Rejection is Painful, but Perseverance Pays Off
The PhD/Postdoc blog series features scientists at different stages of career development as they explore and plan for their next steps. Here is the 6th and final post by Lydia Morris. Check back for Divya Shiroor’s final post and the start of out next installment with four new bloggers.
Postdoctoral research trainee with a Ph.D. in Genetics and Molecular Biology Medical Science Writer
Postdoc start date: January 2013
Institution: University of North Carolina-Chapel Hill (affectionately referred to as UNC)
I’m going to keep this month’s post short and sweet. The sweet part is that I just started as a medical science writer and editor in Chapel Hill, N.C. with Education and Training Systems International, which provides training materials for pharmaceutical, biotech, and medical device companies. It’s only been about two weeks, but I’m more at peace than I’ve ever been along my educational and career paths. So, if you’re thinking about venturing away from academic lab research, I think it’s worth facing the fear of the unknown to find a more satisfying job.
After applying to my current position, I was asked to submit writing samples and then to take a writing/editing test. Eventually, I was invited to two rounds of in-person interviews and received an offer soon after that. This month, I thought it would be useful to share some things that I think helped me during application and interview process that led to where I am today.
Writing and Editing Experience
Throughout grad school and my postdoc years, I built a thorough writer/editor resume. These activities provided me with a track record and solid writing clips for my job applications. During that time I also honed my skills and learned to give and receive constructive criticism, becoming a more efficient and meticulous writer and editor. All of the extra practice writing and editing really prepared me to tackle the writing samples and editing test with confidence.
Studying Teaching Pedagogy
Not only did I take advantage of teaching opportunities as both a grad student and a postdoc, but I also attended teaching seminars and a science education journal club, where I learned teaching theory and practical applications. Understanding aspects of learning theory has already been a huge help as I’ve started working on helping produce medical training materials.
Thinking About My Research from a Layperson Perspective
As part of the Science Writing and Communication workshop series hosted by the Training Initiatives in Biomedical & Biological Sciences at UNC, I spent a lot of time thinking about how to explain my research to non-scientists. Not only did I use a workshopped piece of writing as a sample for my current position, but I was able to demonstrate my ability to explain complex scientific topics in succinct, plain language as a result of thinking about communicating to diverse audiences.
Keeping an open mind
While my initial interest in medical writing came mostly from talking to regulatory medical writers, I applied to other types of medical writing jobs, as well. I had no idea of the array of jobs out there until I started my job search, and I’m happy to have landed at a job that combines two of my career passions, teaching and writing.
I still think networking is the most important aspect of career development, but the thing that contributed most to my success was sticking with it.
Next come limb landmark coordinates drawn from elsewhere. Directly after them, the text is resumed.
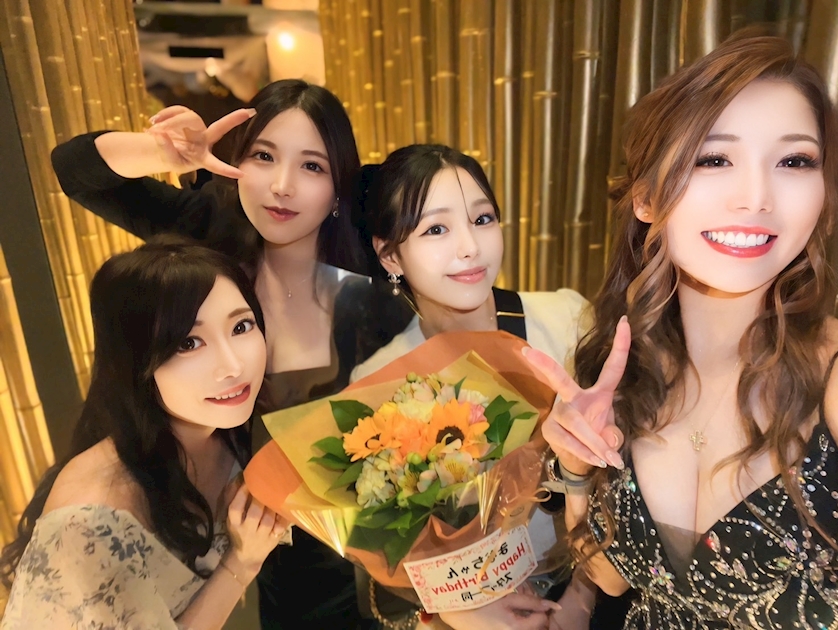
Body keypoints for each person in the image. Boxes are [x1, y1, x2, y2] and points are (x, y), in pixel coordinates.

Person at [50, 79, 412, 628]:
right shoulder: (208, 230)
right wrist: (162, 152)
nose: (282, 186)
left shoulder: (368, 253)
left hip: (392, 514)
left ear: (339, 184)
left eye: (312, 166)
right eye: (263, 156)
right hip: (275, 540)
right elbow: (75, 169)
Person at [523, 31, 838, 629]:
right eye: (713, 159)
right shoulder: (620, 367)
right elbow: (610, 577)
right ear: (645, 198)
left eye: (794, 161)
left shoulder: (833, 380)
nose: (756, 197)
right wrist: (576, 468)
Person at [350, 144, 618, 630]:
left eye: (482, 219)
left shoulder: (566, 320)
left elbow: (621, 482)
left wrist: (581, 599)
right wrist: (462, 609)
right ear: (390, 254)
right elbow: (390, 546)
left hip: (588, 589)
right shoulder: (379, 379)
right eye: (436, 229)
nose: (470, 246)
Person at [0, 237, 285, 629]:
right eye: (189, 342)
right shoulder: (90, 525)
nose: (234, 365)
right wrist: (243, 562)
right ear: (135, 362)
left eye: (241, 326)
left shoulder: (231, 429)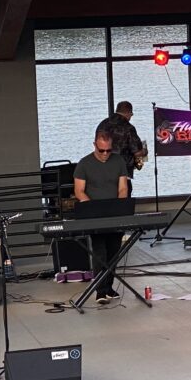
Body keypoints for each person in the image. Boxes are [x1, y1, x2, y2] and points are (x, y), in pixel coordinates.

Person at [74, 130, 130, 304]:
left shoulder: (119, 161)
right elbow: (79, 191)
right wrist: (92, 207)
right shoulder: (84, 164)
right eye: (101, 150)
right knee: (99, 252)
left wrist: (119, 208)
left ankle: (109, 287)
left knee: (114, 252)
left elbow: (123, 188)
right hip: (94, 215)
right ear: (95, 146)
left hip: (114, 214)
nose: (105, 154)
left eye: (108, 150)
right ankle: (100, 290)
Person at [96, 100, 145, 195]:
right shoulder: (128, 128)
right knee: (123, 202)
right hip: (122, 172)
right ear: (128, 113)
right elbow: (137, 152)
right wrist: (145, 152)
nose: (131, 117)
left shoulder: (102, 124)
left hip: (102, 171)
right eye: (131, 114)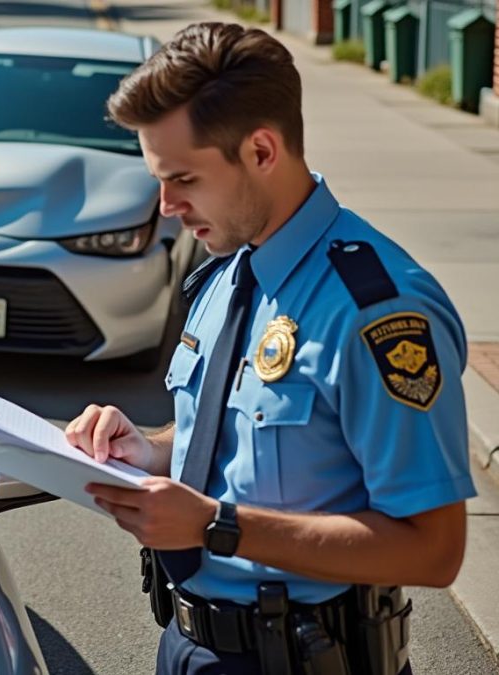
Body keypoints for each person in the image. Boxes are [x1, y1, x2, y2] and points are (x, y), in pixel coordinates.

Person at [65, 22, 474, 674]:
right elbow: (229, 431)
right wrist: (147, 447)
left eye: (184, 179)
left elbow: (433, 550)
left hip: (302, 656)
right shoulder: (229, 267)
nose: (166, 205)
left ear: (260, 151)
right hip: (189, 642)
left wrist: (215, 526)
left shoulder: (376, 310)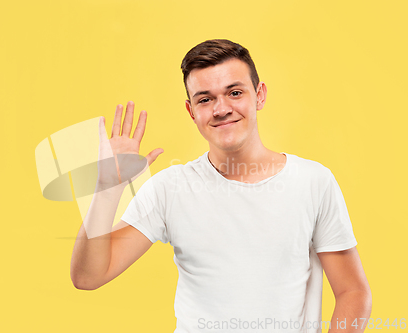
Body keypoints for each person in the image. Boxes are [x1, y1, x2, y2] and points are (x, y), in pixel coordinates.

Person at [70, 39, 372, 332]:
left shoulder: (313, 182)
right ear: (192, 111)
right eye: (205, 99)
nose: (221, 108)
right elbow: (87, 277)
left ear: (260, 95)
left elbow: (352, 292)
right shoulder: (170, 188)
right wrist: (106, 189)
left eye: (235, 92)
After interviewing but receiving no job offers, I felt pretty down. But, I was able to shake those feelings off and look ahead to other opportunities and paths, and that made all the difference.
I hope something I’ve written over the past six months has resonated with anyone who is seriously considering leaving the bench to pursue a new path. Please know that the rigor and discipline of your PhD training can definitely be put to use in any number of arenas.
Thanks for following along on this journey with me! All the best, Lydia.